Depuis une vingtaine d’années, sous prétexte de valoriser l’engagement citoyen, le secteur associatif a servi de laboratoire d’expérimentations de nouvelles formes de contrats. Ces expériences ont pour conséquence d’inciter les employeurs associatifs à gérer les ressources humaines à la limite du droit du travail, voire parfois en dépassant ces limites. Tout ceci provoque une « précarisation » et un malaise dans un secteur représentant plus de 1,8 million d’emplois au niveau national.

Les contrats de volontariat en service civique ont rapidement succombé à un risque identifié de longue date : pour pallier une incapacité à payer des salaires, quantité d’associations les utilisent et bénéficient ainsi de travailleurs à très bas coût. 40 % des volontaires sont en réalité des jeunes, plutôt diplômés – voire très diplômés –, à la recherche d’un emploi et acceptant des contrats de service civique en désespoir de cause. Depuis sa création, le service civique a donc été détourné de son objectif qui était d’attirer des jeunes en difficulté, en décrochage scolaire ou peu diplômés. Trop souvent, les jeunes qui nous contactent choisissent le service civique par défaut et non par volonté d’engagement.

Le président François Hollande en fait son cheval de bataille pour remettre les jeunes dans le droit chemin de la citoyenneté : il prend le risque d’amplifier un problème déjà existant, les abus de service civique. 30 % des associations accueillant des volontaires (sur seulement 20 % contrôlées) ont abusé du dispositif de service civique et se sont vues retirer leur agrément.
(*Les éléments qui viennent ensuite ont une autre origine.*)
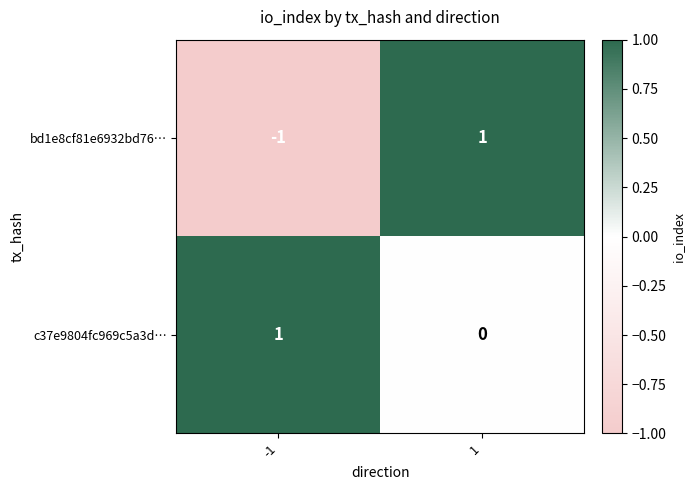

Is the value of bd1e8cf81e6932bd76… at 1 greater than the value of c37e9804fc969c5a3d… at 1?

Yes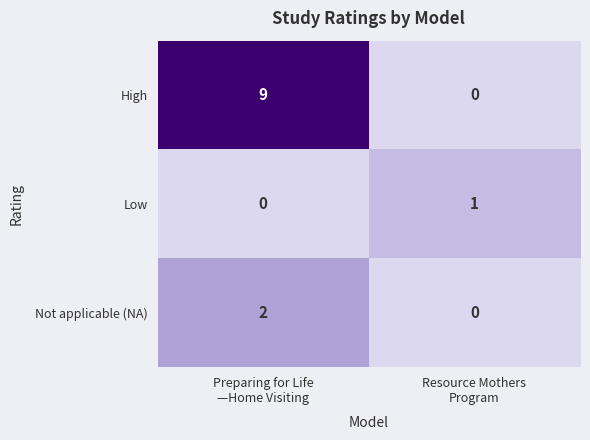

What is the difference between the highest and lowest values at Preparing for Life
—Home Visiting?

9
Terrible aveu ! De son côté, la Cour des comptes met en garde contre de possibles substitutions d’emplois.

Ces contrats présentent tous les inconvénients : ils ne sont pas reconnus par le droit du travail ; l’indemnité est ridiculement basse ; le volontaire ne cotise pas aux caisses d’assurance chômage ; l’expérience qu’il acquiert n’est pas considérée comme une expérience professionnelle ; et les missions qu’on lui confie ressemblent très étrangement à celles d’un employé.

Un autre aspect non négligeable du service civique pour un employeur associatif est son coût, ou plutôt son absence de coût : selon que l’association a reçu l’agrément et accueille un volontaire, ou qu’elle passe par une autre association ayant l’agrément, le coût sera de 0 à 100 euros. Autant dire que l’accueil d’un volontaire est quasi gratuit. À titre de comparaison, un stagiaire coûte 436 euros par mois pour les stages de plus de 2 mois.

Un tel dispositif augmente le risque qu’un employeur associatif recoure à un volontaire en service civique plutôt qu’à l’embauche d’un salarié, à la formation d’un étudiant ou d’un apprenti. Ces dérives risquent de s’accélérer si, comme François Hollande a annoncé l’espérer début mars, le nombre de volontaires s’élève à plus de 150 000 d’ici 2017 grâce au déblocage de 80 millions d’euros (qui proviendront certainement de fonds normalement dédiés au financement de projets associatifs). Et l’obligation serait susceptible d’entraîner encore davantage d’abus.
Les services civiques doivent à nos yeux être véritablement intégrés au droit du travail, à une législation qui soit vraiment protectrice pour les volontaires, et aussi pour les salariés qui voient leurs emplois menacés par cette main-d’œuvre bon marché.